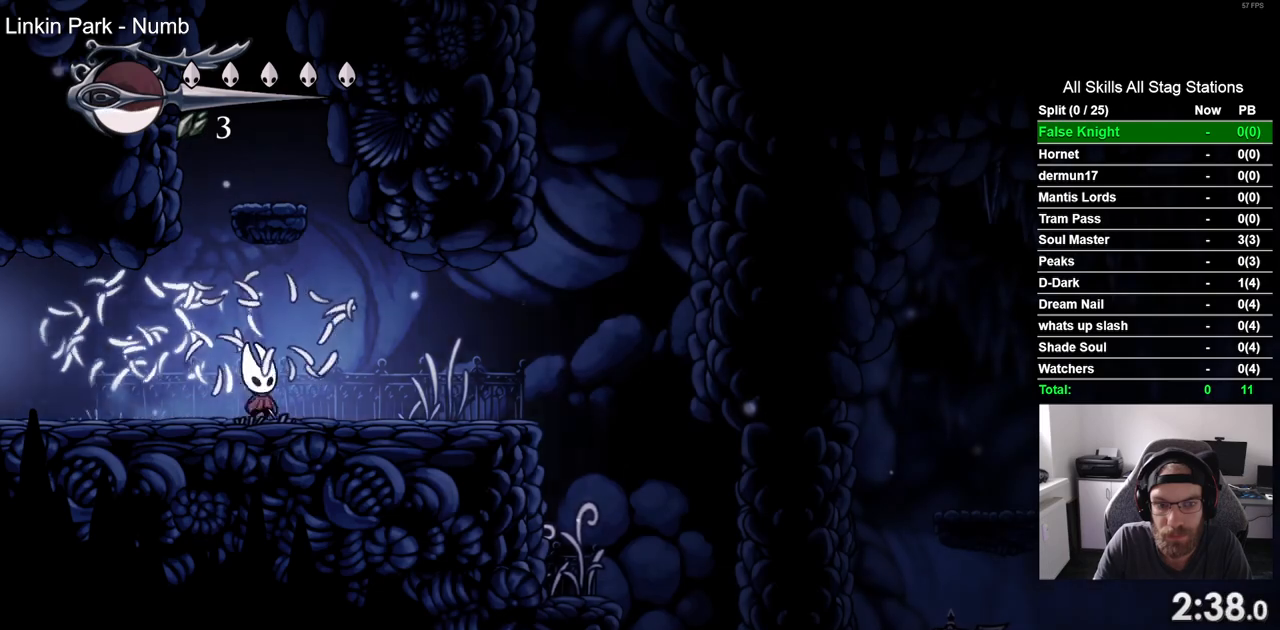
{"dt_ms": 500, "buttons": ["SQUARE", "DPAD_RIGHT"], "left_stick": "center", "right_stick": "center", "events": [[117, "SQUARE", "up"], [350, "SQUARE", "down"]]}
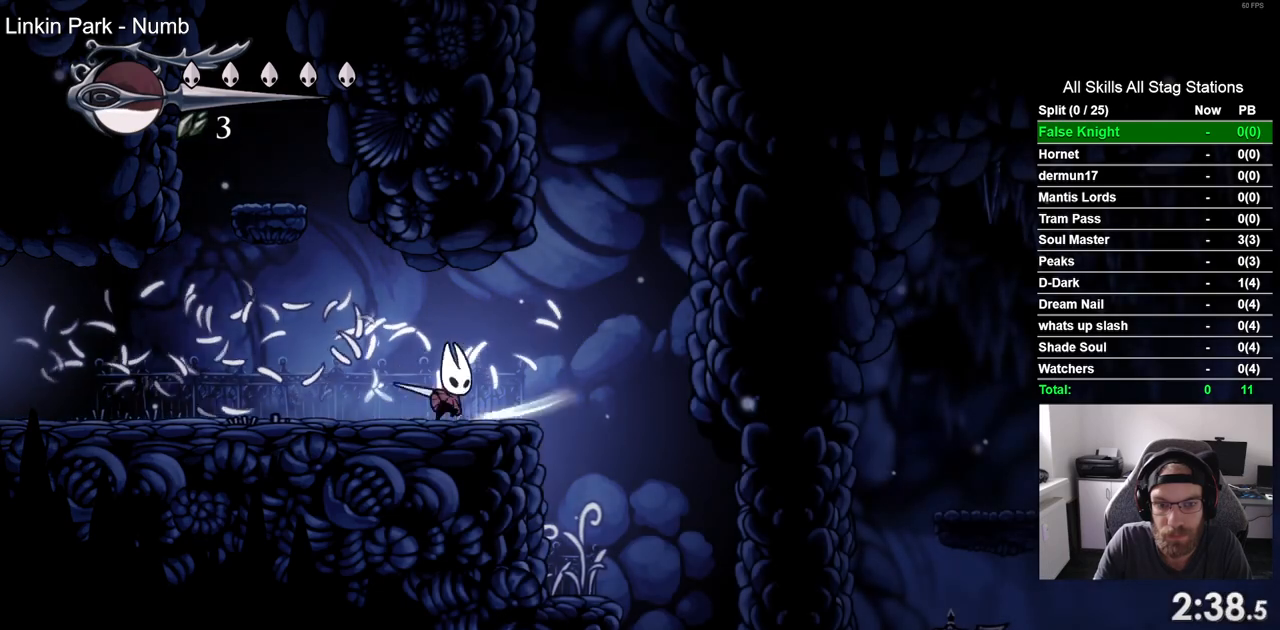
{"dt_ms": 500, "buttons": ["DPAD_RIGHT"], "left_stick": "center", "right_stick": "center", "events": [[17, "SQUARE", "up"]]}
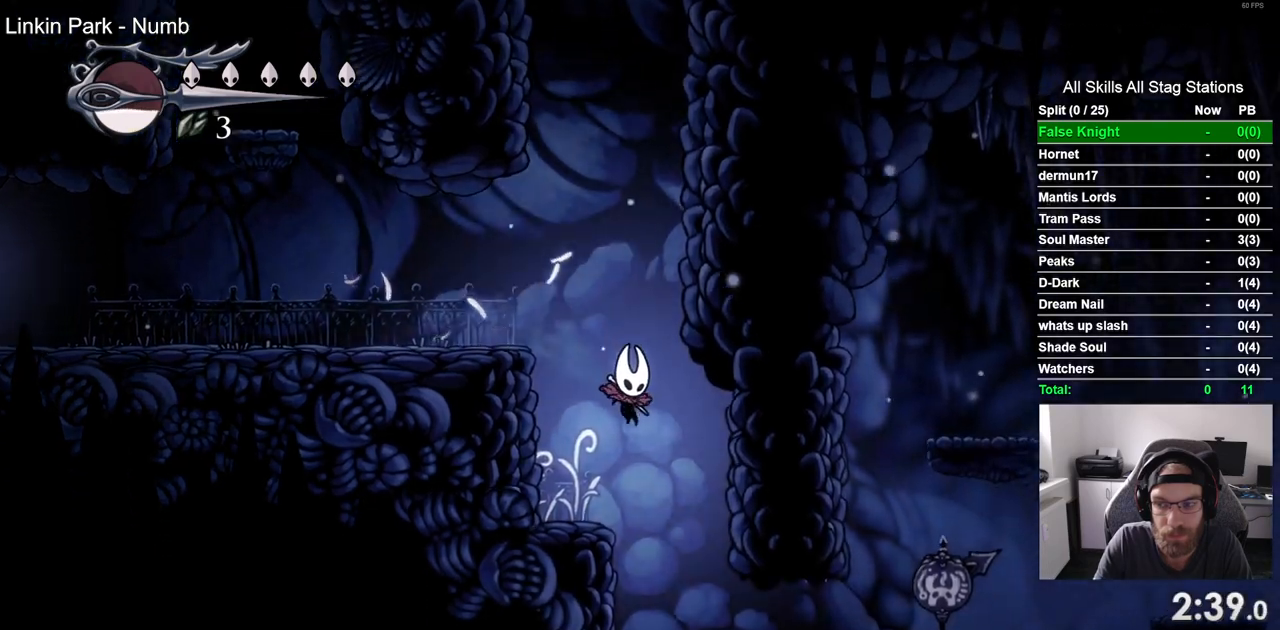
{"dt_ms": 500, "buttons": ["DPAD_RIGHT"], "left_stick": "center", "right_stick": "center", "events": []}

● WORK TO COMPLETE
Leave the images out and give the rest of the data again exactly.

● TASK ANSWER
{"dt_ms": 500, "buttons": ["SQUARE", "DPAD_RIGHT"], "left_stick": "center", "right_stick": "center", "events": [[117, "SQUARE", "up"], [350, "SQUARE", "down"]]}
{"dt_ms": 500, "buttons": ["DPAD_RIGHT"], "left_stick": "center", "right_stick": "center", "events": [[17, "SQUARE", "up"]]}
{"dt_ms": 500, "buttons": ["DPAD_RIGHT"], "left_stick": "center", "right_stick": "center", "events": []}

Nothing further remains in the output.